Aynı dönemde Ermeni halkı gerek devlet otoriteleri, büyük ya da küçük devlet memurları, Hamidiye Alayları, Çerkes, Çeçen, Avar başıbozukları eliyle Ermenileri yerlerinden atıyor; yüzlerce yılda yaratılan değerler talan ediyor, masum halk olmadık işkence ve katliamlara maruz kalıyordu. Bu süreçte Ermeniler mülksüzleştirilerek dinlerini değiştirmeleri için yoğun baskı altına alındılar. Sultanın otokratik yönetimine karşı olduklarını ilan eden Avrupa'da eğitim almış Jön Türkler iktidara geldikten sonra adaletsizlik ve katliamların mağduru durumundaki Ermeni halkına karşı gelişigüzel değil, planlı bir imha politikası yürütmeye başladı. 1908'de başkentte meşrutiyetin ilanından sonra kabul edilen “Midhat Paşa Anayasası” ve “Özgürlük”, “Eşitlik”, “Kardeşlik” çağrılarının atıldığı ortak mitinglerin düzenlenmesinden sadece aylar sonra, İttihat ve Terakki 30.000’den fazla Ermeni'nin katledildiği, 1915'de yaşanan trajedinin habercisi olan 1909 Adana katliamlarını düzenledi.

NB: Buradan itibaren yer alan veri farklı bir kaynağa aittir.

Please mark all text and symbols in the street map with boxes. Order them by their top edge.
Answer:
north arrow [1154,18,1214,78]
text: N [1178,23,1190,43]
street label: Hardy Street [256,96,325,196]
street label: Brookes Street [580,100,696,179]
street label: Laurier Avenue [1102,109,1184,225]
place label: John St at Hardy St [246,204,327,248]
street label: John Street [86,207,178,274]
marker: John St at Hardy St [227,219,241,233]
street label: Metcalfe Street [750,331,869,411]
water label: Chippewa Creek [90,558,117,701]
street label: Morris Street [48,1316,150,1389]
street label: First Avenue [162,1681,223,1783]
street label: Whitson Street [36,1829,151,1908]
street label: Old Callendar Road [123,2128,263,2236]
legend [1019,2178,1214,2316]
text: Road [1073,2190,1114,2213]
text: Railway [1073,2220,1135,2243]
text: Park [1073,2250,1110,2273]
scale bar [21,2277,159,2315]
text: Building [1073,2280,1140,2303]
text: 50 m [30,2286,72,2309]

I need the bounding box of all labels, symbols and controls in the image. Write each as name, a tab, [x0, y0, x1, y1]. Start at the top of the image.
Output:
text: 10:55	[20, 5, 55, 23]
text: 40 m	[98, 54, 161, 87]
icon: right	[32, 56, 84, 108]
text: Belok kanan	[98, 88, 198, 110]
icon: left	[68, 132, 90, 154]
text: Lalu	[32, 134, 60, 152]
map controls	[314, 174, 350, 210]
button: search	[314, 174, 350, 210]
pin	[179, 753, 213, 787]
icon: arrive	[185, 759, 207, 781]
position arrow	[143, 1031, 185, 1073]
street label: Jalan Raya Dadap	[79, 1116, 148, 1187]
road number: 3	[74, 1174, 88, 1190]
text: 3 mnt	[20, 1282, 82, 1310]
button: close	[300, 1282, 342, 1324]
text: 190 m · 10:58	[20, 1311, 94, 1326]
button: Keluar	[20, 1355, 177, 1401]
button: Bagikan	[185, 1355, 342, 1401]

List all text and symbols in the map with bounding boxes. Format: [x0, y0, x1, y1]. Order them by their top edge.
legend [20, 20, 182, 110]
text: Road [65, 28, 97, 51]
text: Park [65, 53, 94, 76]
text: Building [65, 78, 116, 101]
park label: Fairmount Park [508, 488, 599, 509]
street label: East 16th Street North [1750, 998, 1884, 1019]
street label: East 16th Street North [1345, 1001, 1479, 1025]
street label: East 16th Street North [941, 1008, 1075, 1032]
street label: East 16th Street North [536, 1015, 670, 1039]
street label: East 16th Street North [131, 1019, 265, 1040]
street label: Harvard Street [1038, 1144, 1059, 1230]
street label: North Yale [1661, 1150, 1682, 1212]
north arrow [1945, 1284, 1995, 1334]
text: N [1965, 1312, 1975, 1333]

1908 ve sonrasında Ermeni siyasal örgütlerinden çoğu sahte “kardeşlik” çağrılarının etkisi altında idiler ve yaklaşan felaketi görmediler. SDHP ise farklı bir tutum alarak kendisini İttihat ve Terakki'den uzak tuttu. SDHP, Paramaz tarafından hazırlanan "Ermeni halkına çağrı" başlıklı bir bildiride, ''Jön Türklerin ağızlarından akan ballı sözlere kanmayın sakın!'' açıklamasını yaptı.
Hınçak kaynaklarına göre SDHP içinde aktif olarak çalışan Karnig Boyacıyan, genç yaşta gösterdiği çalışkanlık, beceri ve olgun davranışlarıyla öne çıktı ve kendisine duyulan güven nedeniyle Paramaz'ın grubuna dâhil edildi.
15 Haziran 1915'de idam edilen Karnig Boyacıyan tutukluluğu sırasında metanetli ve örnek bir tavır sergiledi.

18-Boğos Boğosyan

Mikael oğlu Boğos Boğosyan, 1862 yılında tarihsel Agın (Eğin) şehrinde doğdu.
Sebastia(Sivas)'a göçen Ermeni Ardzruni prensleri tarafından kurulan Ağın'da Ardzruniler, Narek Manastırını ve Surp Nışan Manastırlarını inşa ettiler. XVI. yüzyılda Ağın Osmanlıların eline geçtikten sonra yağmalandı ve yıkıma uğradı. 19. yüzyıl sonunda, Ağın'da 5.500'ü Ermeni olmak üzere 10.000 insan yaşıyordu. Şehrin tüm evleri 2-4 katlı olup, taştan inşa edilmişti.
1896'da Hamidiye Alayları eşliğinde Osmanlı güçleri tarafından şehre saldırılarak büyük bir katliam ve yağma gerçekleştirildi. Ağın halkı 1915 yılında tehcire tabii tutularak tümden topraklarından kazındı. Ağın, Ermeni yazın ve düşününe birçok isimler vermiştir. Arpiar Arpiaryan, Misak Medzarents, Krikor Zohrab, Siamanto (Atom Yarcanyan), Arşak Çobanyan, Minas Çeraz, Nikol Kalenderyan gibi birçok Ermeni
aydını Ağın'lıdır.
Doğum yeri olan Ağın'dan Bafra'ya taşınan Boğos Boğosyan gittiği her yerde Ermeni halkının çektiği acılar ve yoksulluğa şahit oldu ve daha genç yaşlarda iken Bafra'da SDHP'ye katılarak politik faaliyetlere başladı.
Bir yoldaşı tarafından, ''SDHP Bafra şubesinin ruhuydu'' diye tanımlanan Boğos Boğosyan 7. Parti Kongresi’nde delege idi. Bu Kongre'de “isyancı devrimci taktikler izlenmesi” kararı alınmıştı. Kongre kararına göre “tümüyle bağımsız veya Osmanlı devletinin bir parçası olarak da kalınsa, siyasi ve idari serbestliğiyle özerk bir Ermenistan yaratılmalıydı”.
Bu konularla ilgili tartışmalara aktif olarak katılan Boğos Boğosyan, Kongre'de yaptığı bir konuşmada mevcut duruma tahammül edemeyeceklerini ve birlikte yaşamanın koşullarının ortadan kalktığını belirterek ''yenemeyecek durumda olsalar bile isyan bayrağını açma'' çağrısı yaptı.
Yoldaşlarından yaşça büyük olmasına rağmen zor tutukluluk koşullarına dayanan Boğos Boğosyan gerek idamı gerekse tutukluğu sırasında devrimci tavrından taviz vermedi.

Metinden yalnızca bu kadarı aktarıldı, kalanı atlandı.